Tenslotte gaf één GGD aan geen extra geld te ontvangen (binnen die regio werkt de GGD met contracten voor de inspectie. De betrokken gemeenten hebben aangegeven dat de GGD via uitbreiding van de contracten moet proberen meer geld binnen te halen).

Deze gegevens worden ook onder de aandacht gebracht van de VNG. Hoewel VWS de gemeenten binnen de huidige wetgeving niet kan verplichten het extra geld in zijn geheel aan de GGD'en te geven, is zowel VWS als de VNG er in de aanloop naar de Wbk veel aan gelegen maximaal effect te bereiken.

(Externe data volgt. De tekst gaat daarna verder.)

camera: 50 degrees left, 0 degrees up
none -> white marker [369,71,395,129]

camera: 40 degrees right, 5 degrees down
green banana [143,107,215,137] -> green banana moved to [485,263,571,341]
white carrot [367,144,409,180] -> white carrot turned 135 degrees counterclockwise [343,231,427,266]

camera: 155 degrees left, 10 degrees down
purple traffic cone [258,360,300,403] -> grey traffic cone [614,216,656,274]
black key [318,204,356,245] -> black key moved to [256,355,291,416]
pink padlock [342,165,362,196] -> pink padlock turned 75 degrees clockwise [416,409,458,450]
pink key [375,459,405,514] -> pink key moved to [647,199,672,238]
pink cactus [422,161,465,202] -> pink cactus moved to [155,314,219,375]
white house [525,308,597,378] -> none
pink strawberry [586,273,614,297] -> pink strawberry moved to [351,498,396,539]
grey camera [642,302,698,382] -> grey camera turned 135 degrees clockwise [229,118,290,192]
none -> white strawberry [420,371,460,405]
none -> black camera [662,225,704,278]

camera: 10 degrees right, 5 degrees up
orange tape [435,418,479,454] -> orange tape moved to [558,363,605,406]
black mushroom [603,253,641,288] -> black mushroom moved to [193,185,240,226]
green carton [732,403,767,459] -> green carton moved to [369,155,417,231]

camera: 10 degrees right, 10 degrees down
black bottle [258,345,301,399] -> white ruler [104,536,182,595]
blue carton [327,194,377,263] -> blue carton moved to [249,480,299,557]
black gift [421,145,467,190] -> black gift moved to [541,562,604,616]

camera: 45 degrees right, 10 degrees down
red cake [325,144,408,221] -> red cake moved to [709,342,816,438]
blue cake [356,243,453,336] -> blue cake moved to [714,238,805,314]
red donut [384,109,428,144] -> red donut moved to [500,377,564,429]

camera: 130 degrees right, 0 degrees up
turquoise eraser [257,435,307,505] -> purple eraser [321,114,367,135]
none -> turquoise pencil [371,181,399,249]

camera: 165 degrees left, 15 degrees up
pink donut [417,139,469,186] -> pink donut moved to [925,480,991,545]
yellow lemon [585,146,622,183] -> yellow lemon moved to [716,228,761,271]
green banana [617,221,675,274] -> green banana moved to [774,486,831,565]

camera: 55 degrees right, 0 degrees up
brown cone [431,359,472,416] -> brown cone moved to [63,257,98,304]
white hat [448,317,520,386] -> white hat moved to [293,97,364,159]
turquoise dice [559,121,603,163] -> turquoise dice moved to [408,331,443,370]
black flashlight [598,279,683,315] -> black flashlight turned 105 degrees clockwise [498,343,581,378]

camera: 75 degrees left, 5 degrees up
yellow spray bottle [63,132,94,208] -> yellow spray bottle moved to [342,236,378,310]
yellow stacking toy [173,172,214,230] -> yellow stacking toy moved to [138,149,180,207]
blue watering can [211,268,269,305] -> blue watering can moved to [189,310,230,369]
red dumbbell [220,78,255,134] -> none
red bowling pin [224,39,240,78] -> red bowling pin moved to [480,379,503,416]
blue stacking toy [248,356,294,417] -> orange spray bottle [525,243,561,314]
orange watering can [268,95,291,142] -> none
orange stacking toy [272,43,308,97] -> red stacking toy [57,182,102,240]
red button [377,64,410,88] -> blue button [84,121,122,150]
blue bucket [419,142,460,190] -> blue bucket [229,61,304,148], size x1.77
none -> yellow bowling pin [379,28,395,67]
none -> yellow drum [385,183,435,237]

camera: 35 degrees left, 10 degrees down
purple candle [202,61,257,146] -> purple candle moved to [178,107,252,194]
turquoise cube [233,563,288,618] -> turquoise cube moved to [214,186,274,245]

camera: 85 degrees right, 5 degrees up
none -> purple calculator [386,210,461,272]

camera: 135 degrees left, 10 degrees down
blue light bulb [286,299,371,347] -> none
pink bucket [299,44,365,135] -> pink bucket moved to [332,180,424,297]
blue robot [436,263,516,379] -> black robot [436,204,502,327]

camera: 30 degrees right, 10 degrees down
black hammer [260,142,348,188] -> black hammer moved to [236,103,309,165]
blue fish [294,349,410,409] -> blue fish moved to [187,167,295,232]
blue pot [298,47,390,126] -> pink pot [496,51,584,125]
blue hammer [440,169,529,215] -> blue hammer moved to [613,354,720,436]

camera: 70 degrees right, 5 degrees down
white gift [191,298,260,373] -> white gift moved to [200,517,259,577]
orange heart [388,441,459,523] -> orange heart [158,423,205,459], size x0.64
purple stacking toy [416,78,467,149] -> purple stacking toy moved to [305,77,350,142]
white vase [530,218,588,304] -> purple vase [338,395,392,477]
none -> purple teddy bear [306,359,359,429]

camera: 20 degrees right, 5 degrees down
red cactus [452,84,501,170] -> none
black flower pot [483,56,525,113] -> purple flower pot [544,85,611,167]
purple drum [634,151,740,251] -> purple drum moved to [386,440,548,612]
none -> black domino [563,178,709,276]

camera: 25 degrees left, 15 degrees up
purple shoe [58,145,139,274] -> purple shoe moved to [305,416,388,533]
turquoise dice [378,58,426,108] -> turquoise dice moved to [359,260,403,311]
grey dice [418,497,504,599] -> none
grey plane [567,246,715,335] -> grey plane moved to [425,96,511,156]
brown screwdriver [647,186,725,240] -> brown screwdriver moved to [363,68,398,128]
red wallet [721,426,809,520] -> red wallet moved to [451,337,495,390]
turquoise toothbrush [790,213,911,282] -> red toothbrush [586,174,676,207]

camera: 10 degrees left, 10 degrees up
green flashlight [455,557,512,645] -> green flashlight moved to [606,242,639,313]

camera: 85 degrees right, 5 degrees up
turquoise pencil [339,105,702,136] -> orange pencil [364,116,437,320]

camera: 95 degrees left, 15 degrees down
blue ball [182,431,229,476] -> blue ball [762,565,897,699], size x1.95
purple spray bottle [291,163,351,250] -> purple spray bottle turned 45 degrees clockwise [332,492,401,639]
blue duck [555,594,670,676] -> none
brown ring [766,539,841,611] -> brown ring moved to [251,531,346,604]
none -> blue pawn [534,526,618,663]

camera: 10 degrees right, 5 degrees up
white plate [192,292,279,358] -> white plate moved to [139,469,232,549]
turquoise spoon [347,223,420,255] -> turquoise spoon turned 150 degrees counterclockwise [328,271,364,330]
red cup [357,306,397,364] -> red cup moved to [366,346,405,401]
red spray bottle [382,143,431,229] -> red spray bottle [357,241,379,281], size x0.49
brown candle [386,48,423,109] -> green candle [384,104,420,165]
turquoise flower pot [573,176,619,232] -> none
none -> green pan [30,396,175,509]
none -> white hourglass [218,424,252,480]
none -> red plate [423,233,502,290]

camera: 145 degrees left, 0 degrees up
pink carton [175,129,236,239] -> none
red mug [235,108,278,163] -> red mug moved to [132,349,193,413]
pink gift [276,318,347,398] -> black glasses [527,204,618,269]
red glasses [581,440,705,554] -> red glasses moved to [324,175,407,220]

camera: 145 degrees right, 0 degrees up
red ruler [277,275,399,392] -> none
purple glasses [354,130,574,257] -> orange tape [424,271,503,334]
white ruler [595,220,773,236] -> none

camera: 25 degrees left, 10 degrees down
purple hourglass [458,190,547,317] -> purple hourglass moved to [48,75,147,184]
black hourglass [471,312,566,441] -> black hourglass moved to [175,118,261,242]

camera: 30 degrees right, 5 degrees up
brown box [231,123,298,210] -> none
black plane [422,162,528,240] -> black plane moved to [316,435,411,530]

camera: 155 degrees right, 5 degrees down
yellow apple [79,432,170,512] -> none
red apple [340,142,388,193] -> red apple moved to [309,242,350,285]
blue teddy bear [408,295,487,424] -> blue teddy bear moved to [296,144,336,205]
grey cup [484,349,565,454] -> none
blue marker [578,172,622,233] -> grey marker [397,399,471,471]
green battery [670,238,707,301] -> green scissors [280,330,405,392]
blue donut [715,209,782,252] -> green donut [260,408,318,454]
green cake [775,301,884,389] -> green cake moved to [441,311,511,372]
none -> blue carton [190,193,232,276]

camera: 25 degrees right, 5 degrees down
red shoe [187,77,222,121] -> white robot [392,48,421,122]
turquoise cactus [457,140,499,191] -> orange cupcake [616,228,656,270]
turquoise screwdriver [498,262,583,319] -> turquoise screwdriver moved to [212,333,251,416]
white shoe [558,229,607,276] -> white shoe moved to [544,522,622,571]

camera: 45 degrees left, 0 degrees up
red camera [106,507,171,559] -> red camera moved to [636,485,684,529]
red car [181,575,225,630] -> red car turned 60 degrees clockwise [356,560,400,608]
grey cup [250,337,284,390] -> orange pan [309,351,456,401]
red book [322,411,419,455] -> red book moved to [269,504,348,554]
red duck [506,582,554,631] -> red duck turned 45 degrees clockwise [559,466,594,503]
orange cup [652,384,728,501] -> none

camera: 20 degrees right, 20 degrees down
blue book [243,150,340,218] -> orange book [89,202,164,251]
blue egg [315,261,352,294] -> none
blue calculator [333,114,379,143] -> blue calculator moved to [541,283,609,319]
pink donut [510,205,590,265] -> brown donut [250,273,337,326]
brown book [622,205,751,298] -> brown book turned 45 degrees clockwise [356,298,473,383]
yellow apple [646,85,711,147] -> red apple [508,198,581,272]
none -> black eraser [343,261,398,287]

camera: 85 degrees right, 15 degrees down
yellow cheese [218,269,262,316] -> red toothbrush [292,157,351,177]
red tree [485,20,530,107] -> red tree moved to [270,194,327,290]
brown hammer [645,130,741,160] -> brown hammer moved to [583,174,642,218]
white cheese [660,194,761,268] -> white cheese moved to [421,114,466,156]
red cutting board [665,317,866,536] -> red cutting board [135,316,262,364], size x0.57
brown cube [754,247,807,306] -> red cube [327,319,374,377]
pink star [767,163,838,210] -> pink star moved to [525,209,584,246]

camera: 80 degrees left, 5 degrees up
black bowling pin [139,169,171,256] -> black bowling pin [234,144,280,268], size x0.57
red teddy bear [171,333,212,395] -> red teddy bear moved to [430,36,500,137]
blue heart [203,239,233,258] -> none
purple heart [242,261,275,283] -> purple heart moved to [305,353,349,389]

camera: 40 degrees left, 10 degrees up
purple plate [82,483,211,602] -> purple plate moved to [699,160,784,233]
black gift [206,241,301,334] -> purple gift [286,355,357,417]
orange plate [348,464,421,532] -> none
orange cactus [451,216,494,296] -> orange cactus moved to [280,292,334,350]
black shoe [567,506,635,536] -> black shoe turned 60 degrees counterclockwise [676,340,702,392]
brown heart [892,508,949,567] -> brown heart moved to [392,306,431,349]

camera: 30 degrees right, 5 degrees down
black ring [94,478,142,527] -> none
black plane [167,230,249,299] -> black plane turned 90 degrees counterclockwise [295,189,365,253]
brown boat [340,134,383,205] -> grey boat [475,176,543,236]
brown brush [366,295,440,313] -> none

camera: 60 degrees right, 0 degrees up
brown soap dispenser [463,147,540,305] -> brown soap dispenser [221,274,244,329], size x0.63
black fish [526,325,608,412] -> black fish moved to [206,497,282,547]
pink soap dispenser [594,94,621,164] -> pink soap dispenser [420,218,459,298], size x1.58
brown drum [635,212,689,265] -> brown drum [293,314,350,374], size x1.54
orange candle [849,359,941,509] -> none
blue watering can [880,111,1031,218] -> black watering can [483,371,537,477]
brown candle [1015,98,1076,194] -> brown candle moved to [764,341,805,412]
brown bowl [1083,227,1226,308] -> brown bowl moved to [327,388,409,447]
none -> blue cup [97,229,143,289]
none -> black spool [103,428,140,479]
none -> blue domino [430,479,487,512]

Het resterende bedrag van f 750 000 is samen met de VNG landelijk ingezet voor het verbeteren van de kwaliteit, het bereik en de deskundigheid van het toezicht en om te bevorderen dat de rapportage van de GGD ook ter beschikking komt van de ouders. GGDNederland heeft daartoe een project ontwikkeld dat vanwege de werving van nieuw personeel per april 2001 van start is gegaan. Het project van GGDNederland voor de ontwikkeling en implementatie van het onder de Wbk door de GGD verplicht te hanteren protocol is om dezelfde reden begin mei pas begonnen. VWS heeft echter van GGDNederland de verzekering gekregen dat het protocol op tijd voor invoering van de Wbk gereed zal zijn.

De huidige wetgeving laat ruimte voor variatie in de toerusting en de uitvoering van het toezicht door de gemeenten. Al eerder heb ik u aangegeven dat dit om meerdere redenen ongewenst is. Met de invoering van de Wbk wil het kabinet daar een einde aan maken. Onder meer in de Hoofdlijnennotitie voor de Wbk is uitgewerkt op welke wijze wij het toezicht op de kwaliteit onder de nieuwe wet willen garanderen. Het gaat dan met name om het uniformeren van het toezicht aan de hand van een landelijk protocol dat in alle gevallen zal worden uitgevoerd door de GGD, die daartoe structureel gefinancierd zal worden en bovendien zal gaan beschikken over een beperkte eigen sanctioneringsbevoegdheid. Binnen het kader van de geldende Welzijnswet kan VWS dat nog niet afdwingen. Met de eerstgenoemde maatregelen wil ik echter in de aanloop naar de Wbk al zoveel mogelijk het toezicht op de kwaliteit versterken en daarmee de kwaliteit van de kinderopvang blijven bevorderen.

Een afschrift van deze brief wordt verzonden aan de VNG en aan GGDNederland.